▶ [About this task]
Give back the entries that follow exactly as written. Any picture gets left out.
--------
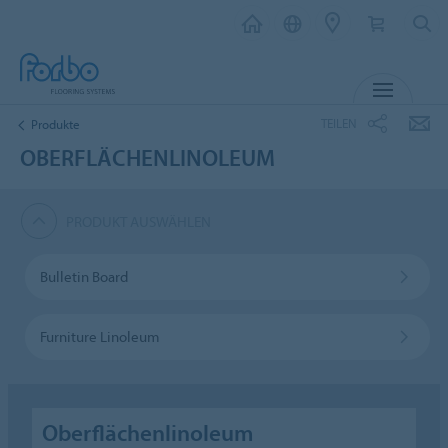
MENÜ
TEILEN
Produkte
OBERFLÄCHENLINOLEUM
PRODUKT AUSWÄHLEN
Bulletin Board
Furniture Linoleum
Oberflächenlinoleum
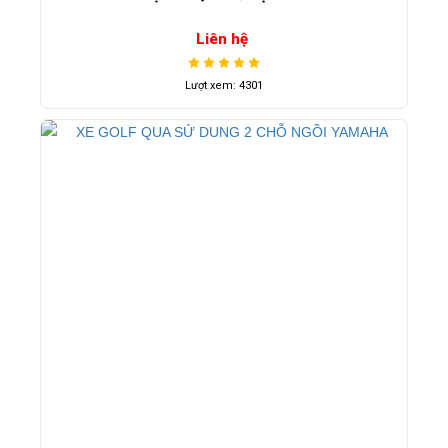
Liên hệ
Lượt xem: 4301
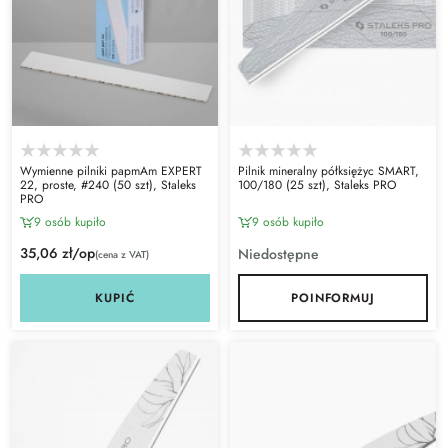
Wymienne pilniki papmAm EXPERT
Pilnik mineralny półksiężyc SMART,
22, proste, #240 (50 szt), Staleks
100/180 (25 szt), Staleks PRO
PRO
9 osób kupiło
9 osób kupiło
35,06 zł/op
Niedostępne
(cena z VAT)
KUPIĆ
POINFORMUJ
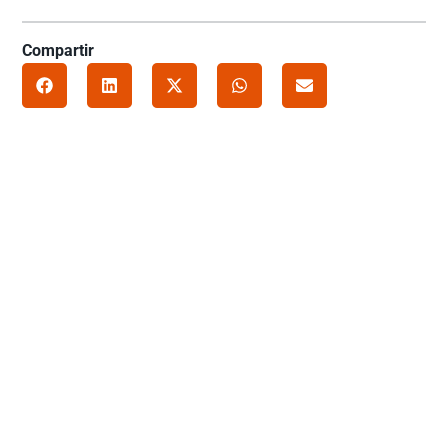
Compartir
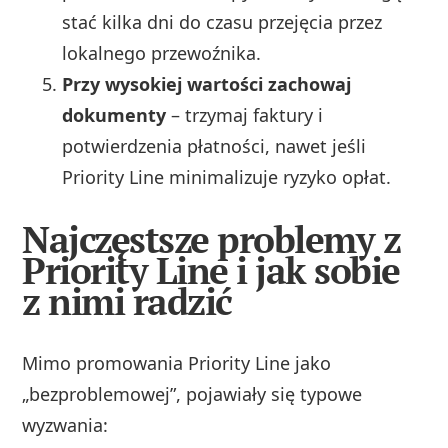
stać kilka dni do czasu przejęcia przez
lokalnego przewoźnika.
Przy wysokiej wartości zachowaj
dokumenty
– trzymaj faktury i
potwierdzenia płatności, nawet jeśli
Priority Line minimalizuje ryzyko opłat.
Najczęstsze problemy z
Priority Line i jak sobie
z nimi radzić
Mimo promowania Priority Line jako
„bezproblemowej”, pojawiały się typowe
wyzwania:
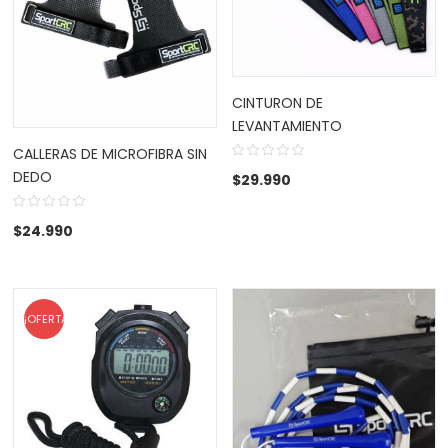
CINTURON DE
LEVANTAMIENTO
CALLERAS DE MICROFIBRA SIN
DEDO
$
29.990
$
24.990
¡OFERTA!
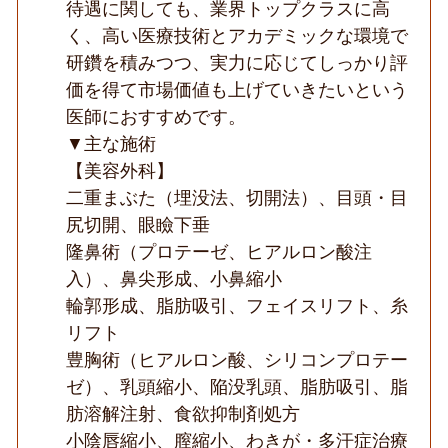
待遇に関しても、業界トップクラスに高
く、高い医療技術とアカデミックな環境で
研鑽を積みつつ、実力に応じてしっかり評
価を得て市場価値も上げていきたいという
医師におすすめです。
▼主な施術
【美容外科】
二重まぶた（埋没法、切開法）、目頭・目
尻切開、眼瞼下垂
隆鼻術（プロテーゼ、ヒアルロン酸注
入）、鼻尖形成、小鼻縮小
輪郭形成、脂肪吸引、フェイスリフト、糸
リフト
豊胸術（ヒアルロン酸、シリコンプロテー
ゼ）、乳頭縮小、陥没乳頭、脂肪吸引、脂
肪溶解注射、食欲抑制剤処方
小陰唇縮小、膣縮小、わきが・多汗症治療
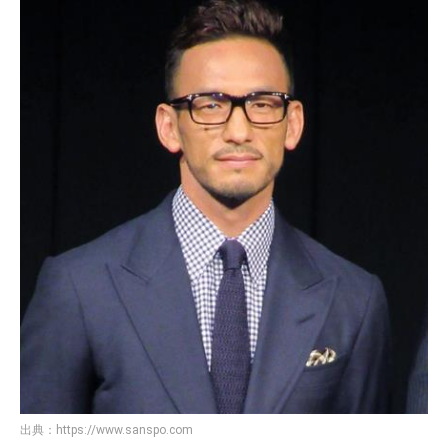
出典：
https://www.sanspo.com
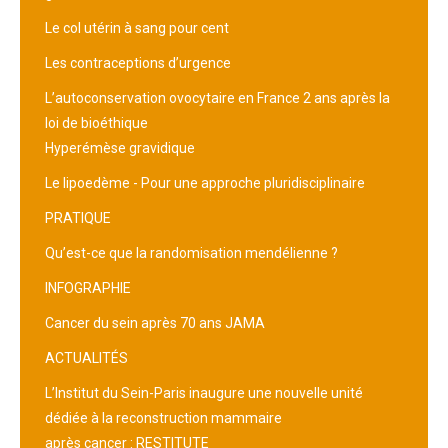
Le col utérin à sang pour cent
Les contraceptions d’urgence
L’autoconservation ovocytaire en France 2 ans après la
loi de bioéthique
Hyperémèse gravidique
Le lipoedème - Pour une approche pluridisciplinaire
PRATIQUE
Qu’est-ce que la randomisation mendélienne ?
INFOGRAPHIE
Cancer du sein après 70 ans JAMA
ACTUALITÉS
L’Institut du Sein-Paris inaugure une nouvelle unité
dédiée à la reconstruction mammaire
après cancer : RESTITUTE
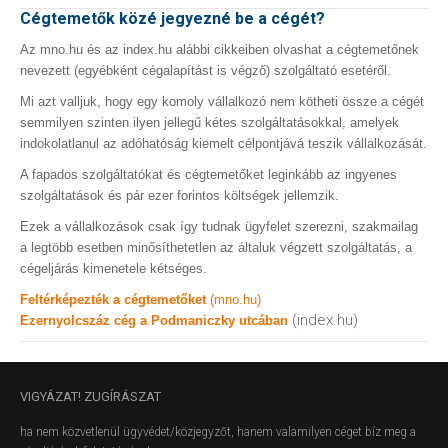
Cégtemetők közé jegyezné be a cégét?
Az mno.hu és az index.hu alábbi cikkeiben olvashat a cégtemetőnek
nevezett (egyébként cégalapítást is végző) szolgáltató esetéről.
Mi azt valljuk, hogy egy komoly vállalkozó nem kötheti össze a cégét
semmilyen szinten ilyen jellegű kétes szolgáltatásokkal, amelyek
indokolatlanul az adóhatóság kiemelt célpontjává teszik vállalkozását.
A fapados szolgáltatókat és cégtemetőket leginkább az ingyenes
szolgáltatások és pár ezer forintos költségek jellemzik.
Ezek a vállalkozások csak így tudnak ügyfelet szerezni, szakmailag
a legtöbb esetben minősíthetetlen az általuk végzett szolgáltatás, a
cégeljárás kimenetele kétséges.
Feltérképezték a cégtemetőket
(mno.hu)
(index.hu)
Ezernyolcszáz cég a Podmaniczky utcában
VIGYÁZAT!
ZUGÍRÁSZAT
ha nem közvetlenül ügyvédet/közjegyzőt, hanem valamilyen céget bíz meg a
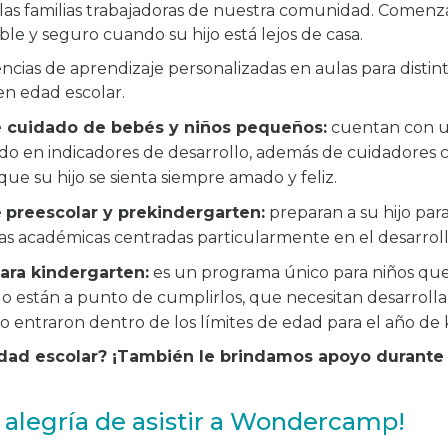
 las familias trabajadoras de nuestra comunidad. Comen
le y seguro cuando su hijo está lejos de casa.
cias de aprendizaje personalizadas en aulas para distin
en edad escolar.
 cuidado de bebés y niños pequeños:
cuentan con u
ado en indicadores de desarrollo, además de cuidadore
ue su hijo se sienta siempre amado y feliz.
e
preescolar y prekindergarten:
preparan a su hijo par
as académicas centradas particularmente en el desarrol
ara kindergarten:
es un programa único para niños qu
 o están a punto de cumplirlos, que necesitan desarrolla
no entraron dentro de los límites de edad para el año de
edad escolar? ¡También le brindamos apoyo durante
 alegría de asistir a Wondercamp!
--------
▶ [Solution for this exercise]
MENÜ
TEILEN
Produkte
OBERFLÄCHENLINOLEUM
PRODUKT AUSWÄHLEN
Bulletin Board
Furniture Linoleum
Oberflächenlinoleum
Liên hệ
Lượt xem: 4301
Wymienne pilniki papmAm EXPERT
Pilnik mineralny półksiężyc SMART,
22, proste, #240 (50 szt), Staleks
100/180 (25 szt), Staleks PRO
PRO
9 osób kupiło
9 osób kupiło
35,06 zł/op
Niedostępne
(cena z VAT)
KUPIĆ
POINFORMUJ
Compartir
stać kilka dni do czasu przejęcia przez
lokalnego przewoźnika.
Przy wysokiej wartości zachowaj
dokumenty
– trzymaj faktury i
potwierdzenia płatności, nawet jeśli
Priority Line minimalizuje ryzyko opłat.
Najczęstsze problemy z
Priority Line i jak sobie
z nimi radzić
Mimo promowania Priority Line jako
„bezproblemowej”, pojawiały się typowe
wyzwania:
CINTURON DE
LEVANTAMIENTO
CALLERAS DE MICROFIBRA SIN
DEDO
$
29.990
$
24.990
¡OFERTA!
待遇に関しても、業界トップクラスに高
く、高い医療技術とアカデミックな環境で
研鑽を積みつつ、実力に応じてしっかり評
価を得て市場価値も上げていきたいという
医師におすすめです。
▼主な施術
【美容外科】
二重まぶた（埋没法、切開法）、目頭・目
尻切開、眼瞼下垂
隆鼻術（プロテーゼ、ヒアルロン酸注
入）、鼻尖形成、小鼻縮小
輪郭形成、脂肪吸引、フェイスリフト、糸
リフト
豊胸術（ヒアルロン酸、シリコンプロテー
ゼ）、乳頭縮小、陥没乳頭、脂肪吸引、脂
肪溶解注射、食欲抑制剤処方
小陰唇縮小、膣縮小、わきが・多汗症治療
出典：
https://www.sanspo.com
Le col utérin à sang pour cent
Les contraceptions d’urgence
L’autoconservation ovocytaire en France 2 ans après la
loi de bioéthique
Hyperémèse gravidique
Le lipoedème - Pour une approche pluridisciplinaire
PRATIQUE
Qu’est-ce que la randomisation mendélienne ?
INFOGRAPHIE
Cancer du sein après 70 ans JAMA
ACTUALITÉS
L’Institut du Sein-Paris inaugure une nouvelle unité
dédiée à la reconstruction mammaire
après cancer : RESTITUTE
Cégtemetők közé jegyezné be a cégét?
Az mno.hu és az index.hu alábbi cikkeiben olvashat a cégtemetőnek
nevezett (egyébként cégalapítást is végző) szolgáltató esetéről.
Mi azt valljuk, hogy egy komoly vállalkozó nem kötheti össze a cégét
semmilyen szinten ilyen jellegű kétes szolgáltatásokkal, amelyek
indokolatlanul az adóhatóság kiemelt célpontjává teszik vállalkozását.
A fapados szolgáltatókat és cégtemetőket leginkább az ingyenes
szolgáltatások és pár ezer forintos költségek jellemzik.
Ezek a vállalkozások csak így tudnak ügyfelet szerezni, szakmailag
a legtöbb esetben minősíthetetlen az általuk végzett szolgáltatás, a
cégeljárás kimenetele kétséges.
Feltérképezték a cégtemetőket
(mno.hu)
(index.hu)
Ezernyolcszáz cég a Podmaniczky utcában
VIGYÁZAT!
ZUGÍRÁSZAT
ha nem közvetlenül ügyvédet/közjegyzőt, hanem valamilyen céget bíz meg a
 las familias trabajadoras de nuestra comunidad. Comen
le y seguro cuando su hijo está lejos de casa.
cias de aprendizaje personalizadas en aulas para distin
en edad escolar.
 cuidado de bebés y niños pequeños:
cuentan con u
ado en indicadores de desarrollo, además de cuidadore
ue su hijo se sienta siempre amado y feliz.
e
preescolar y prekindergarten:
preparan a su hijo par
as académicas centradas particularmente en el desarrol
ara kindergarten:
es un programa único para niños qu
 o están a punto de cumplirlos, que necesitan desarrolla
no entraron dentro de los límites de edad para el año de
edad escolar? ¡También le brindamos apoyo durante
 alegría de asistir a Wondercamp!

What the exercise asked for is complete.